I didn't want to get fired in my first few months on the job, so I placed the call.

I was sad to see the news item that Eliot Tiegel, former Billboard managing editor, died on Tuesday (April 7) at age 84.

Eliot hired me in my first go-round at Billboard in the '70s. He changed the course of my life one day in 1977 when he came by my desk -- back when Billboard was based in the landmark 9000 Building on Sunset Blvd. in West Hollywood -- with a question about The Doobie Brothers.

I had written "The Doobie Bros." in a story. Eliot wanted to know if that was how the group's name was properly rendered, or if it was supposed to be "The Doobie Brothers."

I'm sure I thought, "Who cares? Everyone will know who I'm talking about." But I didn't want to get fired in my first few months on the job, so I placed the call to Warner Bros., the group's record label, to check.

Eliot's sense that something was amiss was right. The group's name is properly rendered as "The Doobie Brothers."

I didn't want Eliot to have to come back to my desk again, so I redoubled my efforts to always be accurate. Is it "Captain & Tennille" or "Captain and Tennille" or "The Captain and Tennille" -- or, God forbid, "Captain and Tenille?" (It is "Captain & Tennille.")

I have taken this perfectionist, OK, persnickety, trait with me throughout my career. It has served me well. I think I have a reputation for accuracy -- and probably for being a bit of a pain in the neck. That's OK. Details matter. That was drilled into me by my first boss.

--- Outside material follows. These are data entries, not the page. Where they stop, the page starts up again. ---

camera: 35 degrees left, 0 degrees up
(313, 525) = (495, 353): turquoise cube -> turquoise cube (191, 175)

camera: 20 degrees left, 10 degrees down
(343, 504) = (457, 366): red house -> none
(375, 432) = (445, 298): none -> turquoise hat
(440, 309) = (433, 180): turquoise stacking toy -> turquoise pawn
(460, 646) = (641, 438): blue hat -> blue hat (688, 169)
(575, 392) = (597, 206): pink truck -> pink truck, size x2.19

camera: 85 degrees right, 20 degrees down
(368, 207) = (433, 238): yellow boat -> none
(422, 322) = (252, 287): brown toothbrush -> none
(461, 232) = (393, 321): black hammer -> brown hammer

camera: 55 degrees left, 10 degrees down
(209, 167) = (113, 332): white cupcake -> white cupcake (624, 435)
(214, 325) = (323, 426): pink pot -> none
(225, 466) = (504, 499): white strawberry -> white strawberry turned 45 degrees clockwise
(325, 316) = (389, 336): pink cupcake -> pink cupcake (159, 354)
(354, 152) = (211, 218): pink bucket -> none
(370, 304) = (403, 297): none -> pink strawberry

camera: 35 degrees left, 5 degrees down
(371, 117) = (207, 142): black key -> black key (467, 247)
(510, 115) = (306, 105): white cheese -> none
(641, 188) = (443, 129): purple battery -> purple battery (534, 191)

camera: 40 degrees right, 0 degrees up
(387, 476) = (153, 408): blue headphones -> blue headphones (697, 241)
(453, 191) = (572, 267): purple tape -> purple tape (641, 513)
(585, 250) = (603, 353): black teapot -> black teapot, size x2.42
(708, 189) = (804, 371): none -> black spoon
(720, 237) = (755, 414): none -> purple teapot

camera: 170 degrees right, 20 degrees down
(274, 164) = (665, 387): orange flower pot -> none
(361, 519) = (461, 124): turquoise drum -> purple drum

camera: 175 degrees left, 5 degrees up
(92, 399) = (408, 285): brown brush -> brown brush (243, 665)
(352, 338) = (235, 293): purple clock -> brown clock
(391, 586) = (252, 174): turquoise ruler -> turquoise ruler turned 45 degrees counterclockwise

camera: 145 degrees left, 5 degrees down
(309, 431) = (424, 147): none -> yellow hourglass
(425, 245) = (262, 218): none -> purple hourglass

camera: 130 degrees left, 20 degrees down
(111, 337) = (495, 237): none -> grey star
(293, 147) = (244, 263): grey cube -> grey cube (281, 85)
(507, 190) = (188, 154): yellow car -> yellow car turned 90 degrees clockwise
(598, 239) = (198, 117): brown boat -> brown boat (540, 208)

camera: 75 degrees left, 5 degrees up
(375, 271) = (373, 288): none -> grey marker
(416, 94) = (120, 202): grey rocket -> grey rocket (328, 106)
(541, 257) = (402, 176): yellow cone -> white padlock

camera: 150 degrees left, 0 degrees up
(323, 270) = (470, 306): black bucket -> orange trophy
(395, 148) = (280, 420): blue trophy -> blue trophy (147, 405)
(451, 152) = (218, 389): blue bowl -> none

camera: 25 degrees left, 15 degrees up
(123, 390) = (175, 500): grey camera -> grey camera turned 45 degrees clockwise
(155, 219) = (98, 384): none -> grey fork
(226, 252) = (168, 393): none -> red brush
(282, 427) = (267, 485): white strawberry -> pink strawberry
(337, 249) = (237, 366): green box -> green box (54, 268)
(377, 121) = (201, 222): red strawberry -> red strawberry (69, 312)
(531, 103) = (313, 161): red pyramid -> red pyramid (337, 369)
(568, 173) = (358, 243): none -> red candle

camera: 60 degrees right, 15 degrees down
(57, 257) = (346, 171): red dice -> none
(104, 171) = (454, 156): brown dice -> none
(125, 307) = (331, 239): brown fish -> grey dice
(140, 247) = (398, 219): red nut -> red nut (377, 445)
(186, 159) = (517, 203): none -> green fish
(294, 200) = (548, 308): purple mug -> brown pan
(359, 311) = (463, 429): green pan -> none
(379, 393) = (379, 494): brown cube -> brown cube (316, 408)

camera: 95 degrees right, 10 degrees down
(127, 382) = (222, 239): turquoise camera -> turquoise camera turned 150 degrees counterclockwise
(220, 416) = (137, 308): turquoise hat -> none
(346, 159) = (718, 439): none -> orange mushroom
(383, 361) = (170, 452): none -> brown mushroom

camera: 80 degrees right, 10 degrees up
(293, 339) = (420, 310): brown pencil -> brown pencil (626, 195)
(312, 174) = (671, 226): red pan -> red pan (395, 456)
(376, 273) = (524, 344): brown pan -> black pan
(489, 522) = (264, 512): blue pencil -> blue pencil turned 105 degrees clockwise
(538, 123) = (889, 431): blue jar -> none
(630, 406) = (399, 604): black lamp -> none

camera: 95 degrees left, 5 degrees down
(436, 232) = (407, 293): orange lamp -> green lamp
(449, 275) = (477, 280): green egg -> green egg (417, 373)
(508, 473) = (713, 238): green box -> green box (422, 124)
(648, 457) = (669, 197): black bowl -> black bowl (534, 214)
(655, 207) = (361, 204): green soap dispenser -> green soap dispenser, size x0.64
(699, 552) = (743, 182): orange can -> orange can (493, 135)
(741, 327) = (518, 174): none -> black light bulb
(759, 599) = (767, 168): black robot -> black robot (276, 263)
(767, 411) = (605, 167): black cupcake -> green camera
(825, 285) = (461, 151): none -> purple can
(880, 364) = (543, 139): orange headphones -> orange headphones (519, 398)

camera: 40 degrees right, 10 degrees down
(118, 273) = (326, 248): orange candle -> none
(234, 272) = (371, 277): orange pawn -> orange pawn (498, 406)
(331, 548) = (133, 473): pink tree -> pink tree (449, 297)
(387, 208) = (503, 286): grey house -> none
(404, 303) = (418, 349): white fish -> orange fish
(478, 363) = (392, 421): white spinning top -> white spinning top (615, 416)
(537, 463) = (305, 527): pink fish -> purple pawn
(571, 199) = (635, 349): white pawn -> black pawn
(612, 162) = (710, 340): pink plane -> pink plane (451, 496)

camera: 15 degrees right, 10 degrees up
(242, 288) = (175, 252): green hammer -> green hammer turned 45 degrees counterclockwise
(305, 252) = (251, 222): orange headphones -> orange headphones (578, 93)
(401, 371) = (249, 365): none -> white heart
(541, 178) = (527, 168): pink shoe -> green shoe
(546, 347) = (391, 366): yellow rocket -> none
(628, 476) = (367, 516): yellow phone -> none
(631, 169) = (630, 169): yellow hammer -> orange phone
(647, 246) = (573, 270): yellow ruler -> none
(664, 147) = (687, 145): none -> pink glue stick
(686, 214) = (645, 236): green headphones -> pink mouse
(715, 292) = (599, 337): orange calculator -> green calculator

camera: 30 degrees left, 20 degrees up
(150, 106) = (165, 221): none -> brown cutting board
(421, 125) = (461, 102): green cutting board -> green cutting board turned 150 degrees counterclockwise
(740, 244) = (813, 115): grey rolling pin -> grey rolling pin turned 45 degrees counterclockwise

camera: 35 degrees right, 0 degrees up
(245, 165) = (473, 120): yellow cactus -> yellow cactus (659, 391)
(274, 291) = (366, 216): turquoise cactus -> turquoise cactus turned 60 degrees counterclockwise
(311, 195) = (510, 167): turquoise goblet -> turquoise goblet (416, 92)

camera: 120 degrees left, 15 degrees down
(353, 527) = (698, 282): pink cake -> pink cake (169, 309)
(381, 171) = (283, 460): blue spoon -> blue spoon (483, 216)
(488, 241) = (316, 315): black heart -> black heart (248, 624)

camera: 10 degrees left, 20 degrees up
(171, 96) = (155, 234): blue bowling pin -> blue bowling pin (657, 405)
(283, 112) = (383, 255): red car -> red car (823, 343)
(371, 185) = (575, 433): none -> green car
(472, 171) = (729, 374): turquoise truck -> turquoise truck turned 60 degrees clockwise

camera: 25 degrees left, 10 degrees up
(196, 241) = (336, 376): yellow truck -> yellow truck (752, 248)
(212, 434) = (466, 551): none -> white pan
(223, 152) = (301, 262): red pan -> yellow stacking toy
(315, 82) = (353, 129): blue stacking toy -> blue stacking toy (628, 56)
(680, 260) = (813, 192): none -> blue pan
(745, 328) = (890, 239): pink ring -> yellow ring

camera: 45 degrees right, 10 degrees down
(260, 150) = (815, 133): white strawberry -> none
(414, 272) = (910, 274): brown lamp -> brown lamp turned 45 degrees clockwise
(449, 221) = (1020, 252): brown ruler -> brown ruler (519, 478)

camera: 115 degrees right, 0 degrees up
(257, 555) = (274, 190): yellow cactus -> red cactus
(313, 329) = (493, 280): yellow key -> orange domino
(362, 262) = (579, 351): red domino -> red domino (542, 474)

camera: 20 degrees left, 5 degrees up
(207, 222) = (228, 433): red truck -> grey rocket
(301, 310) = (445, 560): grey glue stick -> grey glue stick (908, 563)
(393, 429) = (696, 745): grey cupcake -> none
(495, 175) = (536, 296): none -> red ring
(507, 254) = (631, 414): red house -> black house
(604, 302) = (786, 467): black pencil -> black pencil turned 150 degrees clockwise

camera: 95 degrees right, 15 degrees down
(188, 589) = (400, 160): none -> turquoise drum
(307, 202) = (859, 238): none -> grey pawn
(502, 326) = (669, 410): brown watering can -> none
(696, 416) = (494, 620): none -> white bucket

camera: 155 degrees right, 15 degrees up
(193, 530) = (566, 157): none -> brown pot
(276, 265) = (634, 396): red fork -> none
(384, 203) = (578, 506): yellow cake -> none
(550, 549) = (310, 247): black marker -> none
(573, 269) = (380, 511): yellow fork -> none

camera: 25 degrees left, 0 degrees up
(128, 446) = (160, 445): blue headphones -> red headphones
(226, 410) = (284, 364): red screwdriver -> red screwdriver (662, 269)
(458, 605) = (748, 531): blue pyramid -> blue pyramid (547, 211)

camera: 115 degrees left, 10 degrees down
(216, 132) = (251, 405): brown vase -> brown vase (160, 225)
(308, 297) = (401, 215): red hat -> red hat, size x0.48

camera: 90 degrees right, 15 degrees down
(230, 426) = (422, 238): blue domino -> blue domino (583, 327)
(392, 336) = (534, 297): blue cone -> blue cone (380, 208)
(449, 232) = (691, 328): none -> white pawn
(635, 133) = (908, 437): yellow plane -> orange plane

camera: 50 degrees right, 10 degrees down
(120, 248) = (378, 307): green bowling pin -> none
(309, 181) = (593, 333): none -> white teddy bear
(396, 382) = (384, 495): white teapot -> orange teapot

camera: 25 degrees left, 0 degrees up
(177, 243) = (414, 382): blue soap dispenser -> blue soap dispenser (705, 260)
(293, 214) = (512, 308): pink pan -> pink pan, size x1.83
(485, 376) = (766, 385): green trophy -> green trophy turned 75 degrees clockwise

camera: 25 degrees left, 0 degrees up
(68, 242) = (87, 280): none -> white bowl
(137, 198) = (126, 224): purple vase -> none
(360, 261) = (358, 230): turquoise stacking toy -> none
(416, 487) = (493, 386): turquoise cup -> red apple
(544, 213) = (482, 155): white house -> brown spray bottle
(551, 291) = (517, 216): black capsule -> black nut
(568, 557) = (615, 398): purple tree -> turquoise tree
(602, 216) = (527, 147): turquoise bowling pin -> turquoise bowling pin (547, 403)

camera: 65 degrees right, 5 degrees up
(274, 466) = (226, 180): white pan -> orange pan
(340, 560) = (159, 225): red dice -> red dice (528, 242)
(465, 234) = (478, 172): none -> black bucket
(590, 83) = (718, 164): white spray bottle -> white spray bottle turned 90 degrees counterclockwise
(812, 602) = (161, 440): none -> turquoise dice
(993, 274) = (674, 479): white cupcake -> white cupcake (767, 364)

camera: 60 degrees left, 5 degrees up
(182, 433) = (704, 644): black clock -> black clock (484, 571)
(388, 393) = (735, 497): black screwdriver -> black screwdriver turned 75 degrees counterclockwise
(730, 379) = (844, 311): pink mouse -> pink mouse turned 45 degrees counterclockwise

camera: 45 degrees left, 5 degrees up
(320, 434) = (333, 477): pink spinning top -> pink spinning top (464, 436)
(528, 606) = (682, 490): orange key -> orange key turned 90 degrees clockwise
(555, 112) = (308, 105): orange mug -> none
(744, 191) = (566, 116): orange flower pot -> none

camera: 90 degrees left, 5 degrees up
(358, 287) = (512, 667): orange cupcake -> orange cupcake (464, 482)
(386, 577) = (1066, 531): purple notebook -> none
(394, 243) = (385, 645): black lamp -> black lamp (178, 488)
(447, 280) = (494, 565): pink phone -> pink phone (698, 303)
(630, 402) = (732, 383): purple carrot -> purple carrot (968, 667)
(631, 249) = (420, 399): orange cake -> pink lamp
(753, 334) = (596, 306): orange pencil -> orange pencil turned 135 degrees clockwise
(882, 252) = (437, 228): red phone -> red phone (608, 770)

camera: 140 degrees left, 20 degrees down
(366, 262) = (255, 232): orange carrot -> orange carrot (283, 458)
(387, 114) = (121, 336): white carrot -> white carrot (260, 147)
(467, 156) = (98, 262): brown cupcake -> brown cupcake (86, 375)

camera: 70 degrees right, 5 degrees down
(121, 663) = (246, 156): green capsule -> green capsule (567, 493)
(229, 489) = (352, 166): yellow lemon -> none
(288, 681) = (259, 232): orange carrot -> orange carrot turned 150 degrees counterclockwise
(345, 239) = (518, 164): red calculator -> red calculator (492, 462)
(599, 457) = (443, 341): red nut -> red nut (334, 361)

I stayed in touch with Eliot over the years. I sent him a card when his wife, Bonnie Tiegel, died in 2017. She was a talented photographer who did a lot of photo shoots for Billboard -- and went on to an impressive career in television. She won four Emmys in her long stint as an Entertainment Tonight producer.

One day a few years ago, I recalled my Doobie Brothers story in an email exchange with Eliot. I thanked him for setting me on my course. I don't think he remembered the moment -- it changed my life, not his -- but he was gracious in accepting my thanks.

Because of Eliot, I will always double-check if I'm not 100% certain that I have my facts straight. I have even coined an expression, "Whatever you don't look up will bite you in the a--." I never had a chance to share that expression with Eliot. He would have gotten a kick out of that. Thanks, boss.